Precise Synthesis of 4.75 V-Tolerant LiCoO2 with Homogeneous Delithiation and Reduced Internal Strain

Abstract

The rapid advancements in 3C electronic devices necessitate an increase in the charge cutoff voltage of LiCoO₂ to unlock a higher energy density that surpasses the currently available levels. However, the structural devastation and electrochemical decay of LiCoO₂ are significantly exacerbated, particularly at ≥4.5 V, due to the stress concentration caused by more severe lattice expansion and shrinkage, coupled with heterogeneous Li⁺ intercalation/deintercalation reactions. Herein, employing the molten-salt synthesis technique, we propose a universal morphology-shaping strategy to attain bulk reaction homogeneity and reduce internal strains, even at extremely high charge voltages. The newly designed flattened polygon prismlike LiCoO₂ (P-LCO) particle, featuring a regular symmetrical arrangement along the c-axis, demonstrates a more homogeneous Li⁺ extraction/insertion reaction, which results in a restrained transformation to detrimental O1 phase and reduced variation in lattice volume throughout the (de)lithiation processes. This benefits the mitigation of the local stress accumulation misfit dislocations and particle cracking, ultimately maintaining the mechanical stability of the cathode.

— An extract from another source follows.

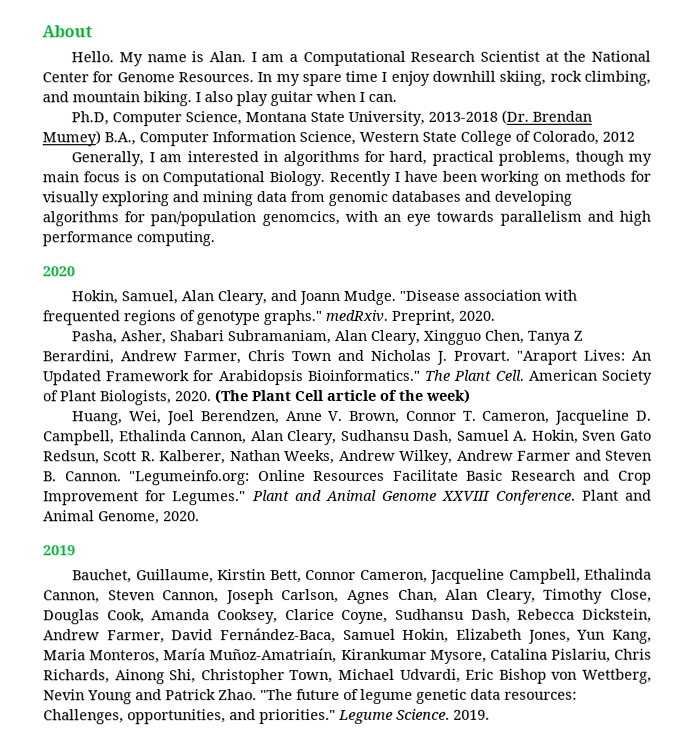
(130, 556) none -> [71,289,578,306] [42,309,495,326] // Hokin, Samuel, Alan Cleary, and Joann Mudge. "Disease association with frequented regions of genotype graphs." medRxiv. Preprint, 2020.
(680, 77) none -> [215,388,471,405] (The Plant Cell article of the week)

Consequently, P-LCO is capable of breaking the voltage ceiling and exhibits exceptional long-term cycling capability at an ultrahigh voltage of 4.75 V. This work offers a brand-new perspective for the rational design of cathode morphology to address capacity deterioration caused by inhomogeneous delithiation and internal strain, thus inspiring the development of high-energy-density cathodes with improved durability.